Jethro's hit the crux of it right here. This is one of the most far-reaching and potentially culture changing aspects of a single payer health care system. Most people don't like their jobs very much, but are afraid to take a chance and pursue the things that really excite them. And that's great for the cubicle-housing corporations that exert such a control over the economy and, as result, the culture. A single payer system would effectively reduce the risk people would have to take to try for a different kind of life. If it suddenly takes less than a rebel's temperament to seek out alternatives to a corporate-driven lifestyle, it could end up altering much of how the economy is currently organized. That kind of change scares the Great White Fathers and they will fight like hell to keep things the way they are -- by using their lobby, money, and media clout.

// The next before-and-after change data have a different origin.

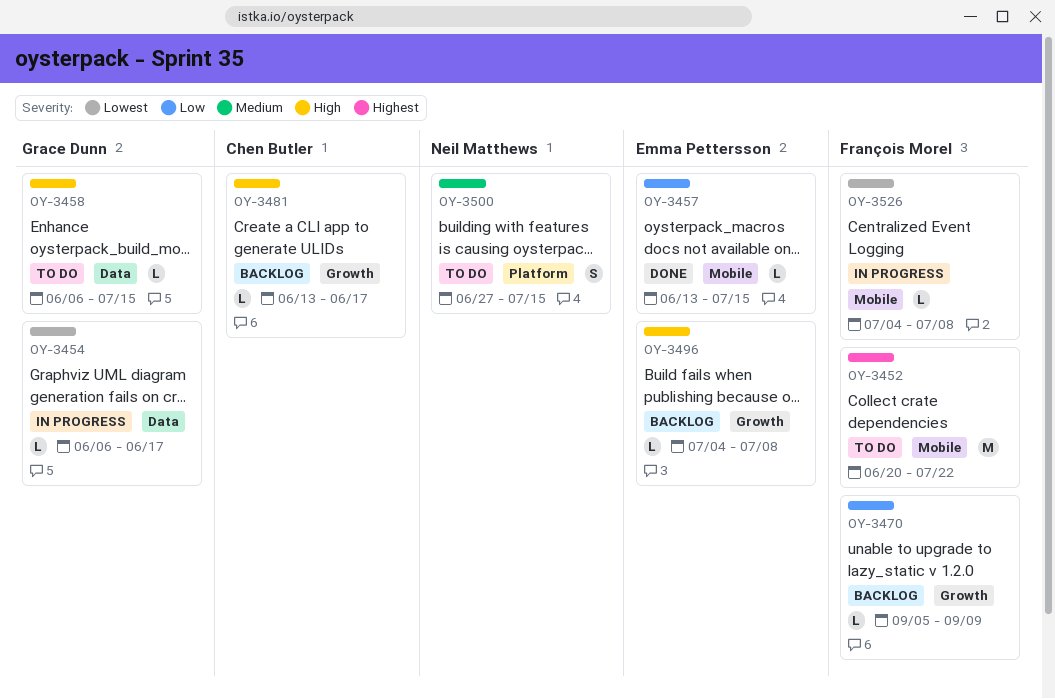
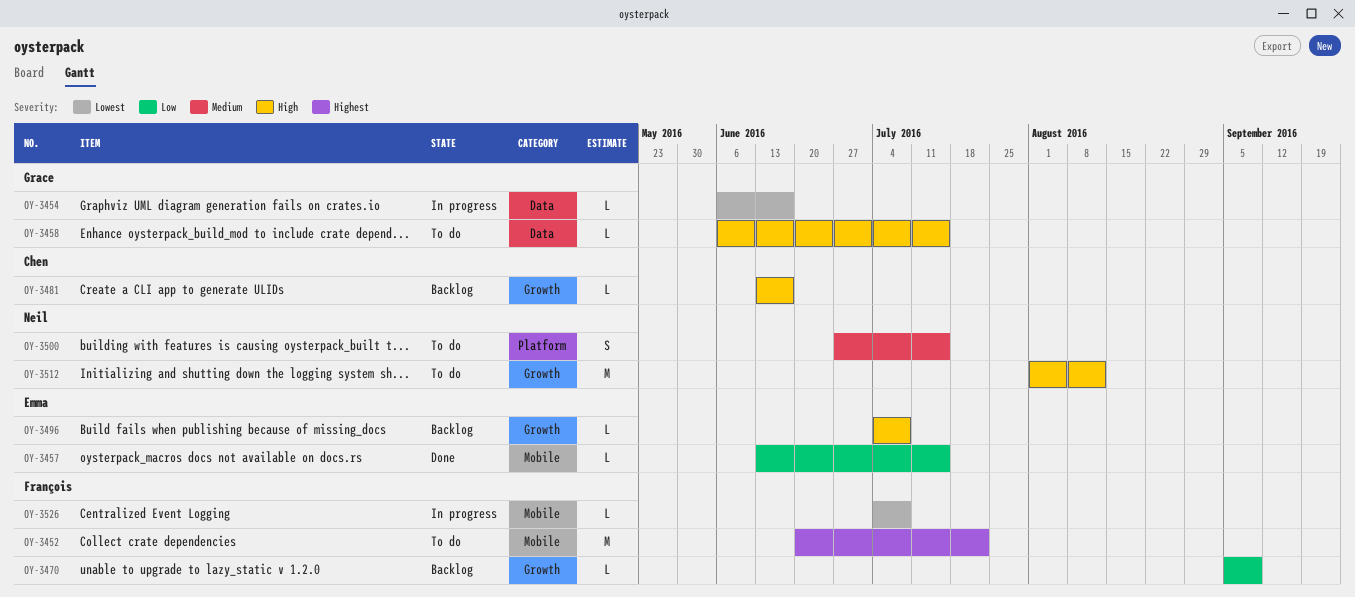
OY-3512: none -> present

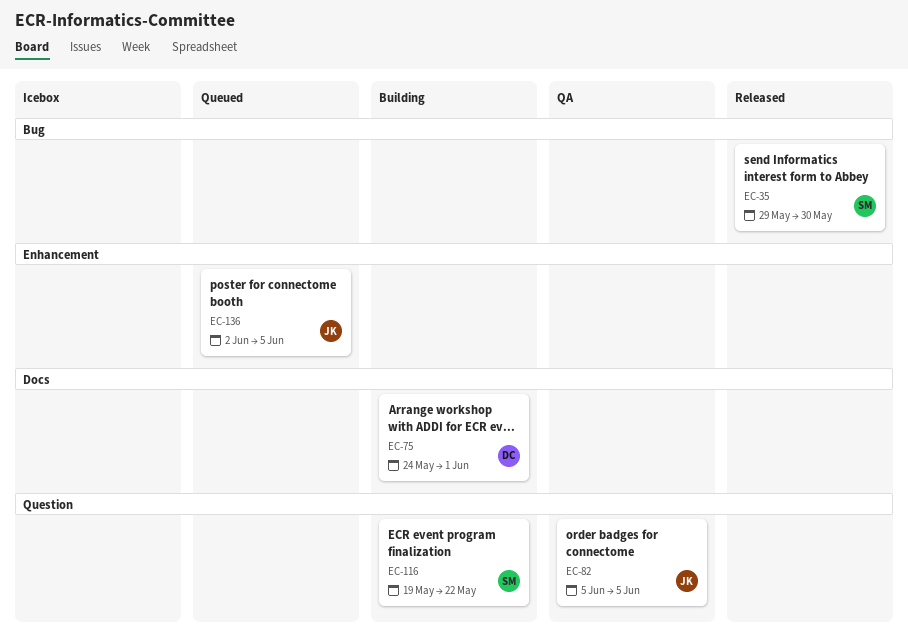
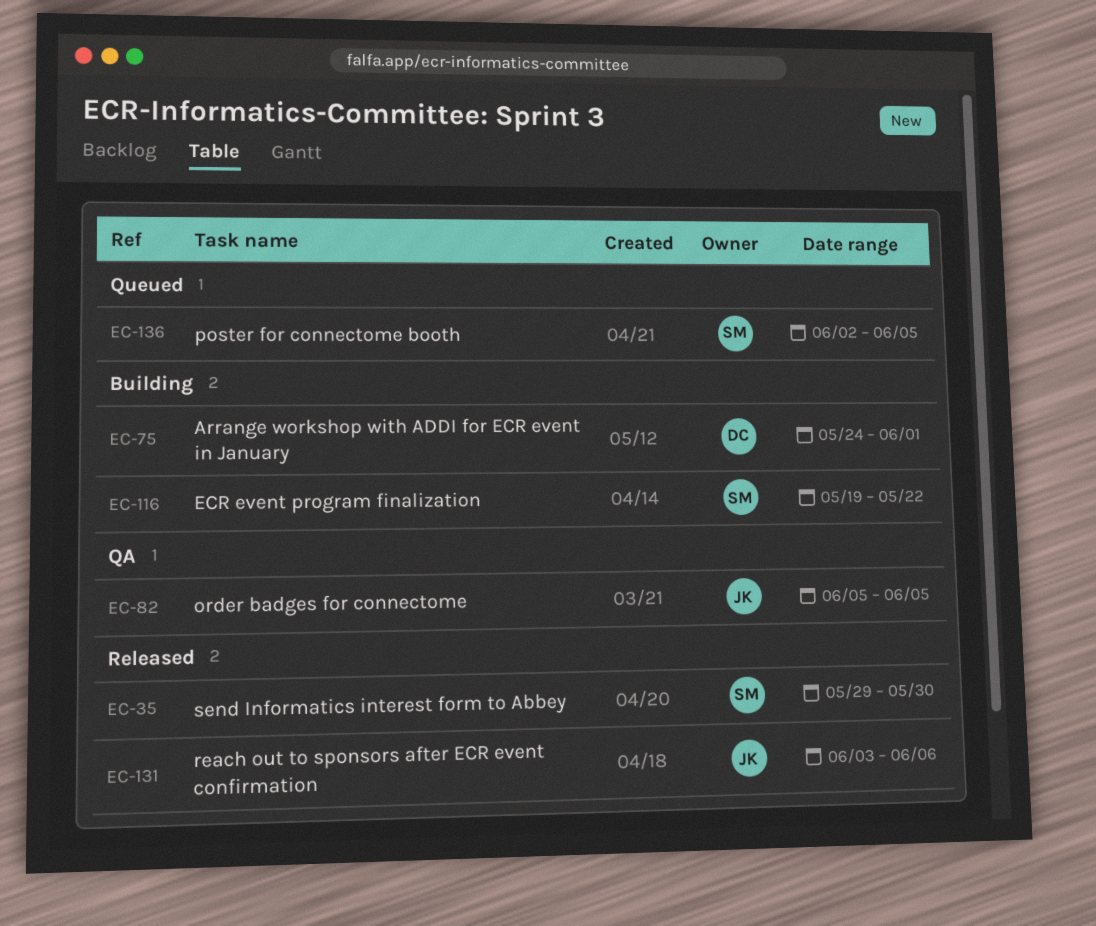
EC-131: none -> present
EC-136, owner: JK -> SM

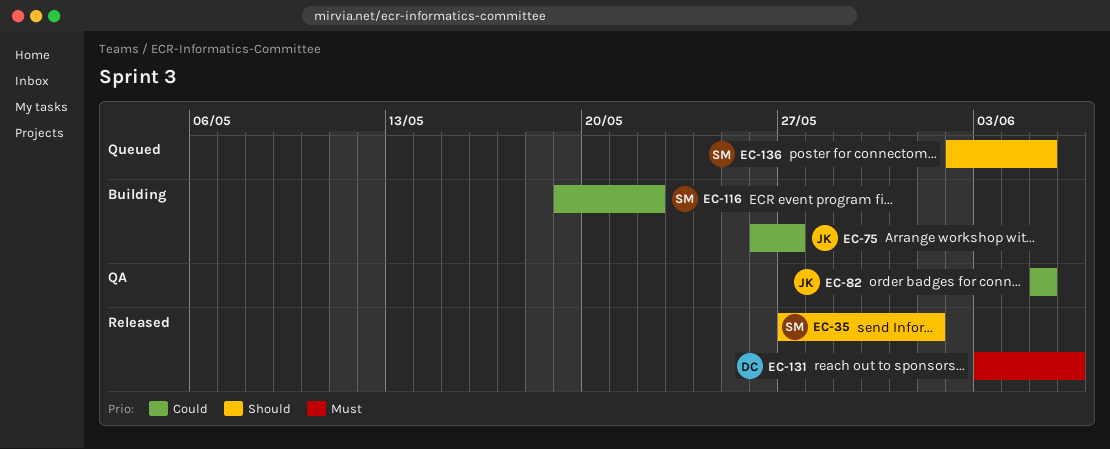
EC-35, start: May 29 -> May 27
EC-35, due: May 30 -> Jun 1
EC-75, owner: DC -> JK
EC-75, start: May 24 -> May 26
EC-75, due: Jun 1 -> May 27
EC-131, owner: JK -> DC

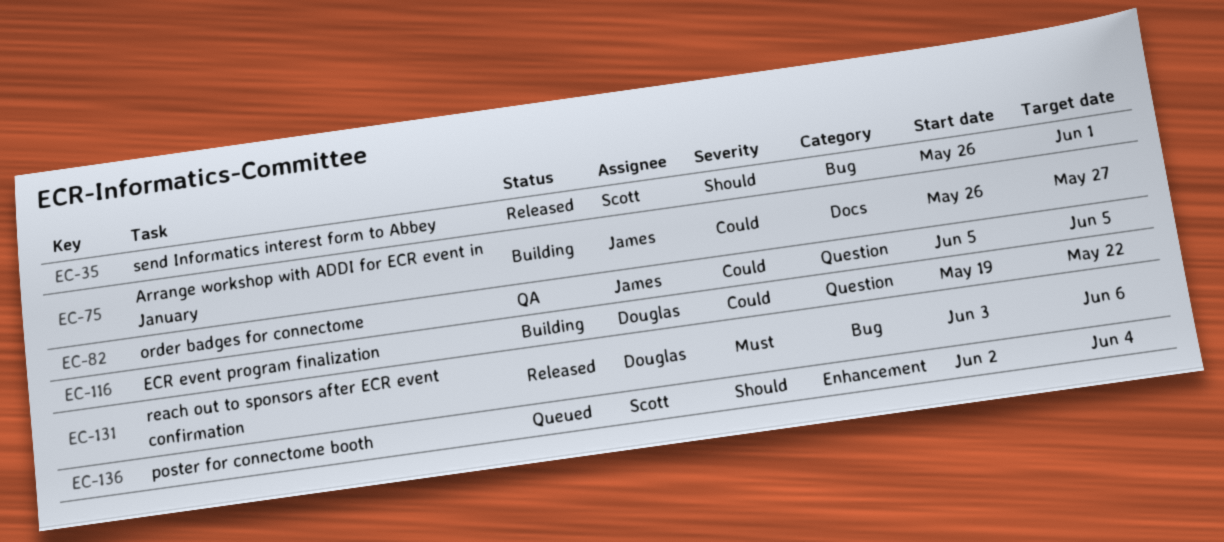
EC-35, start: May 27 -> May 26
EC-116, owner: Scott -> Douglas
EC-136, due: Jun 5 -> Jun 4

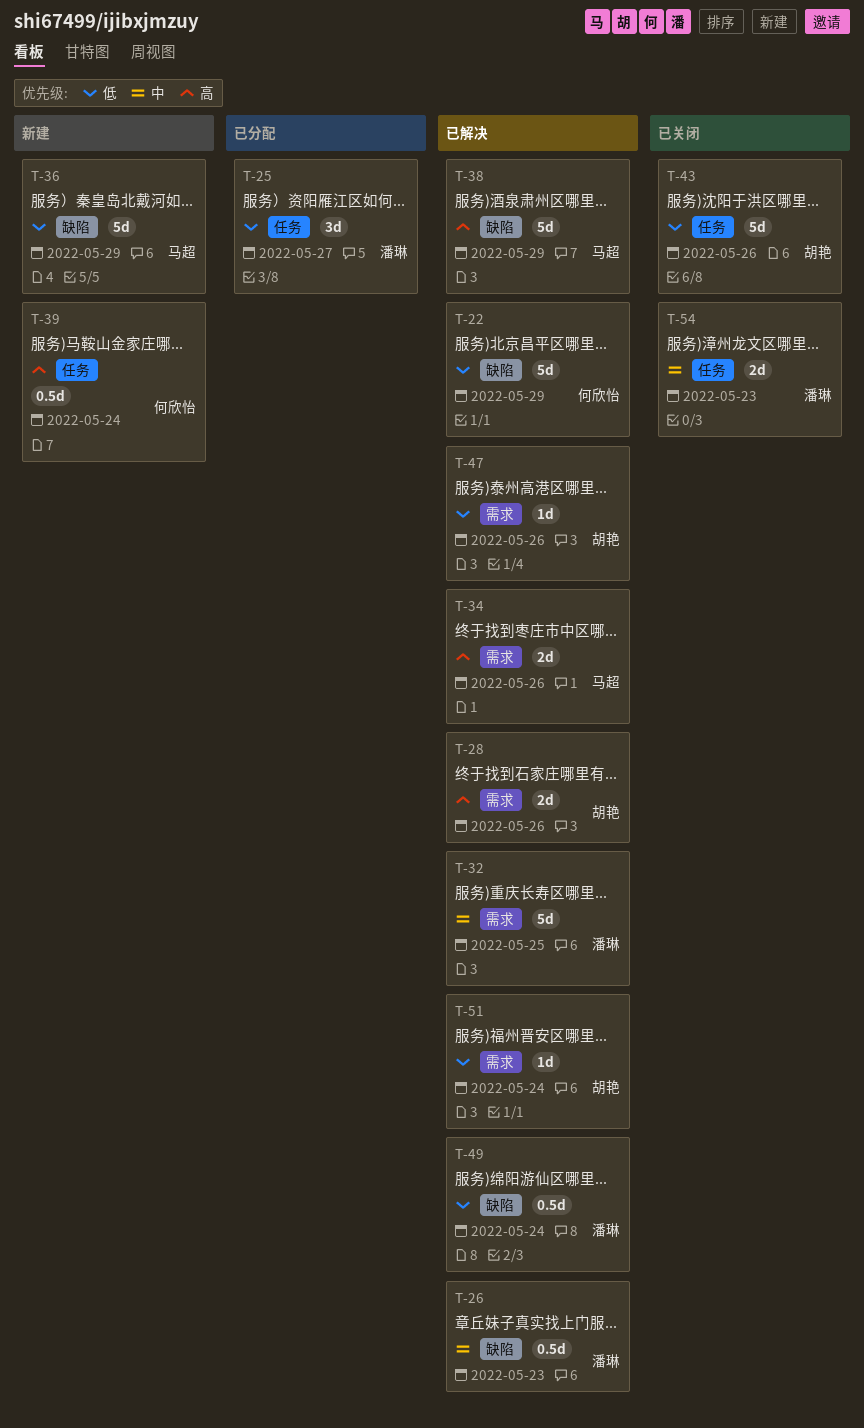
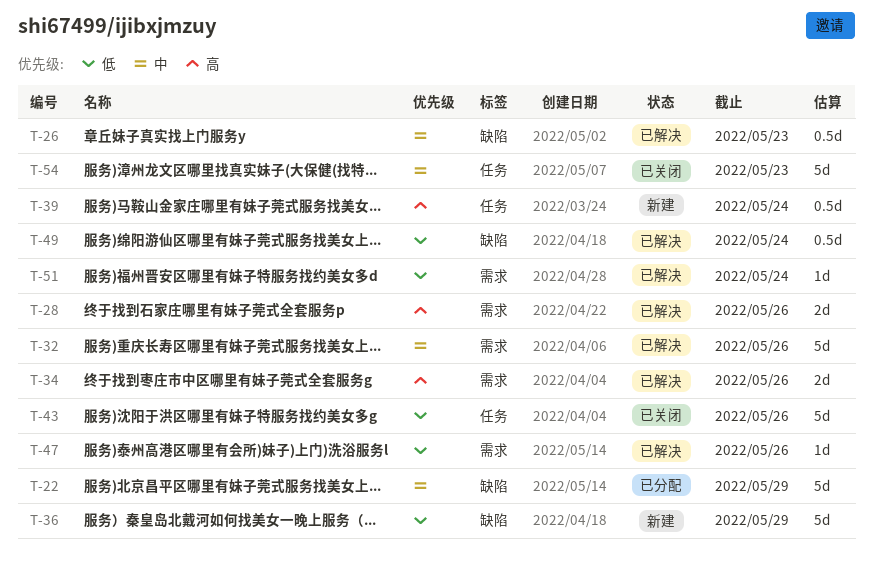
T-22, status: 已解决 -> 已分配
T-22, priority: 低 -> 中
T-25: present -> none
T-32, due: May 25 -> May 26
T-38: present -> none
T-54, estimate: 2d -> 5d

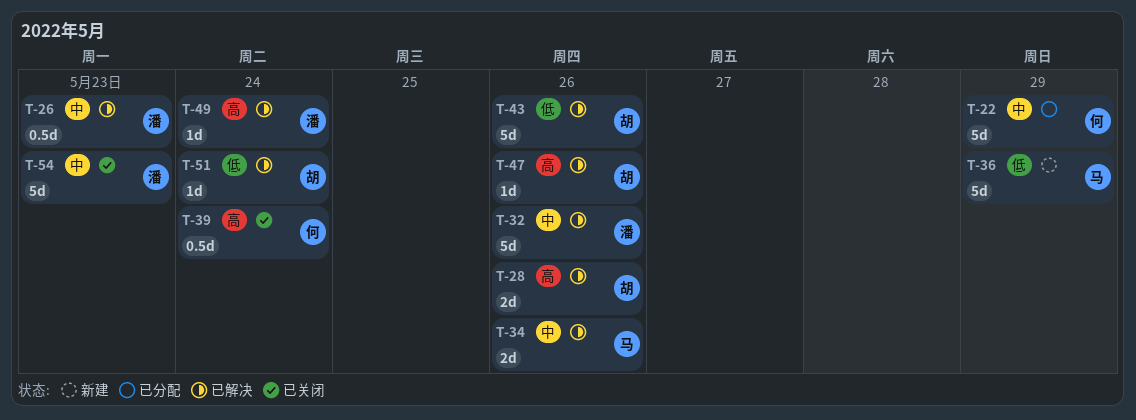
T-34, priority: 高 -> 中
T-39, status: 新建 -> 已关闭
T-43, status: 已关闭 -> 已解决
T-47, priority: 低 -> 高
T-49, priority: 低 -> 高
T-49, estimate: 0.5d -> 1d

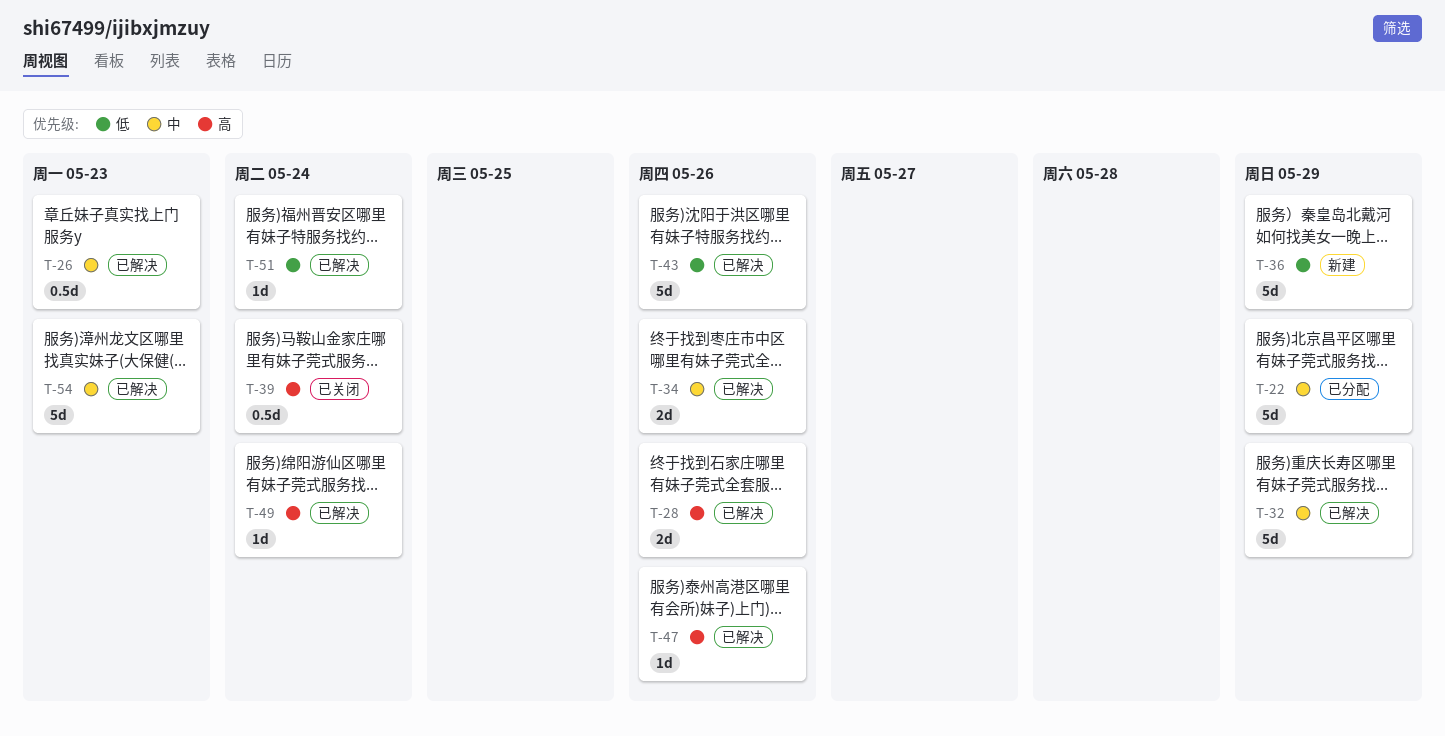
T-32, due: May 26 -> May 29
T-54, status: 已关闭 -> 已解决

Capitalism is at the core of most of the U.S. problems!
True, but that observation and $1.50 will get you a cup of coffee.
There is no revolution on the horizon.
Then again, they have capitalism in Europe, but somehow they also have various versions of socialized medicine. So how are you going to explain that?
Visit Dave Lindorff's website at www.thiscantbehappening.net
In the social democracies, the beast capital is in the harness pulling the plow. But in the USA's faux-democracy, the people are in the harness and the beast capital cracks the whip.
"If President Obama had any political courage at all, . . ."
You can stick this clause into a discussion of our failure to resolve just about any issue facing us.
q
The politicians can't do anything because they need corporate money to play the game. We all know this.
We also know we could fix the situation with publically-financed elections. But Obama has screwed that for us. He is not a Democrat.